### PASSAGE TO READ
Execution flow

The complete path of control and data when you kick off a pipeline. Every arrow here is a real await point in the code.

Start-up sequence

sequenceDiagram
actor Op as Operator
participant CLI as factflow CLI
participant SRV as factflow-server
participant ES as ExecutionService
participant DB as PostgreSQL
participant Mgr as OrchestratorManager
participant Orch as PipelineOrchestrator
participant Proc as ReactiveRouteProcessor
participant Q as ExecutionScopedQueue
Op->>CLI: factflow config run CFG_ID
CLI->>SRV: POST /api/v1/executions
SRV->>ES: create(config_id)
ES->>DB: INSERT pipeline_execution (status=running, config_snapshot)
ES->>Mgr: start(execution)
Mgr->>Orch: new PipelineOrchestrator(snapshot)
Orch->>Proc: for each route in snapshot.routes
Proc->>Q: subscribe(exec:EXEC_ID:route.in)
Proc-->>Orch: processor ready
Orch->>Orch: wait all processors ready
Orch->>Q: publish init_message to first route
SRV-->>CLI: 201 execution_id + status=running

From `factflow config run` to first message published. Note: processors must subscribe BEFORE init_message publishes — messages published to unsubscribed queues are lost.

Key invariants in this phase:

config_snapshot is frozen. The row in PostgreSQL captures the full YAML at this moment. Subsequent config edits don’t affect this execution.
Processors subscribe before init. Ordering matters: if you publish to a queue nobody is subscribed to yet, the message is dropped (for topics) or buffered temporarily (for queues).
Manager caps concurrency. OrchestratorManager enforces max_concurrent_executions. Over-limit raises TooManyConcurrentExecutionsError.

Message flow phase

Once routes are subscribed and the init message is out, messages flow until every route drains.

sequenceDiagram
participant Q as ExecutionScopedQueue
participant Proc as ReactiveRouteProcessor
participant Adapter as PipelineAdapter
participant Store as StorageProtocol
participant Lin as LineageService
participant Q2 as Next-route queue
Q->>Proc: deliver message
Proc->>Proc: build PipelineContext (correlation_id, ...)
Proc->>Lin: record pending lineage row
Proc->>Adapter: await process(ctx)
Adapter->>Store: write artefact (optional)
Adapter->>Lin: record completion/failure
Adapter-->>Proc: AdapterResult or raise
alt adapter succeeded
  Proc->>Q2: publish emitted messages
  Proc-->>Q: return ACKNOWLEDGED
else adapter raised
  Lin-->>Lin: mark row failed
  Proc-->>Q: return FAILED (to DLQ or retry)

### DATA PROVIDED
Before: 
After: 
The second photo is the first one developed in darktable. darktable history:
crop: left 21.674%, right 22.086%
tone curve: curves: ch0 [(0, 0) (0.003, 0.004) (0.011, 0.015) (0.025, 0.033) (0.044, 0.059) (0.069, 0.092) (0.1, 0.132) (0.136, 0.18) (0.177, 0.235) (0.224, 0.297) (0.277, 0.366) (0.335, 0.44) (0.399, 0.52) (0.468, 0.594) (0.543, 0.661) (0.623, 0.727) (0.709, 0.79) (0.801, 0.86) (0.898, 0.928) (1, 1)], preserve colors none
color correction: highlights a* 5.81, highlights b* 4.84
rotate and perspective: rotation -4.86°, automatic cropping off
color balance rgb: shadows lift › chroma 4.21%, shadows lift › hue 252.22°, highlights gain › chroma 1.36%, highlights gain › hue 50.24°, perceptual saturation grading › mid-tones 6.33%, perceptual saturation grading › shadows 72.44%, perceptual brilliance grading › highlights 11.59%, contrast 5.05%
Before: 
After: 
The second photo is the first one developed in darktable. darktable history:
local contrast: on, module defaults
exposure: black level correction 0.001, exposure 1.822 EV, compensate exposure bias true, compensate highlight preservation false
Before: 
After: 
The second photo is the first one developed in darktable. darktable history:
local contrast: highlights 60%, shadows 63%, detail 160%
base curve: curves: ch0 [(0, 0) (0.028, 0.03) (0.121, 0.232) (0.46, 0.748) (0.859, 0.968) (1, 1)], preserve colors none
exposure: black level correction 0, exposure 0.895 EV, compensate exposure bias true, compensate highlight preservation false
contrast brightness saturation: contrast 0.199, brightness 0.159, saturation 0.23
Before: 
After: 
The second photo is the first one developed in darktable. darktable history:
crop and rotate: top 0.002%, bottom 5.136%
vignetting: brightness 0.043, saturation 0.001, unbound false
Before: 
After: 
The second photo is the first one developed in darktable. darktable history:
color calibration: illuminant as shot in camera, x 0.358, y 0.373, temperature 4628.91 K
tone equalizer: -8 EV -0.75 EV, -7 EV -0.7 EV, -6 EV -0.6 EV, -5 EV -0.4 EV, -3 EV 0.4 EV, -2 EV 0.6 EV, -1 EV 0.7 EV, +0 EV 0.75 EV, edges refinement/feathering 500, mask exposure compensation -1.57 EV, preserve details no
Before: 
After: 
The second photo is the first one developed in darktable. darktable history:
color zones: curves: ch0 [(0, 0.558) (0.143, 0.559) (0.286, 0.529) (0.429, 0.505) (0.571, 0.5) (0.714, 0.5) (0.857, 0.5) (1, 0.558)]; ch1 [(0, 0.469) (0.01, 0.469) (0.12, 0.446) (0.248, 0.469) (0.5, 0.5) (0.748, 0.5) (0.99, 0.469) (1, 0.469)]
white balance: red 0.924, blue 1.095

### REQUIRED WORK
[A] According to the execution flow page, what error is raised when the concurrency limit is exceeded?
[B] Put the lines of the records into a JSON list of strings, one string per line and no blank lines, running from the start of the records down to the line that contains "exposure: black level correction 0.001, exposure".
The execution flow page and the records are two separate pieces of material.

### ANSWERS TO THE EXERCISE
[A] TooManyConcurrentExecutionsError

[B]
[
  "Before: ",
  "After: ",
  "The second photo is the first one developed in darktable. darktable history:",
  "crop: left 21.674%, right 22.086%",
  "tone curve: curves: ch0 [(0, 0) (0.003, 0.004) (0.011, 0.015) (0.025, 0.033) (0.044, 0.059) (0.069, 0.092) (0.1, 0.132) (0.136, 0.18) (0.177, 0.235) (0.224, 0.297) (0.277, 0.366) (0.335, 0.44) (0.399, 0.52) (0.468, 0.594) (0.543, 0.661) (0.623, 0.727) (0.709, 0.79) (0.801, 0.86) (0.898, 0.928) (1, 1)], preserve colors none",
  "color correction: highlights a* 5.81, highlights b* 4.84",
  "rotate and perspective: rotation -4.86°, automatic cropping off",
  "color balance rgb: shadows lift › chroma 4.21%, shadows lift › hue 252.22°, highlights gain › chroma 1.36%, highlights gain › hue 50.24°, perceptual saturation grading › mid-tones 6.33%, perceptual saturation grading › shadows 72.44%, perceptual brilliance grading › highlights 11.59%, contrast 5.05%",
  "Before: ",
  "After: ",
  "The second photo is the first one developed in darktable. darktable history:",
  "local contrast: on, module defaults",
  "exposure: black level correction 0.001, exposure 1.822 EV, compensate exposure bias true, compensate highlight preservation false"
]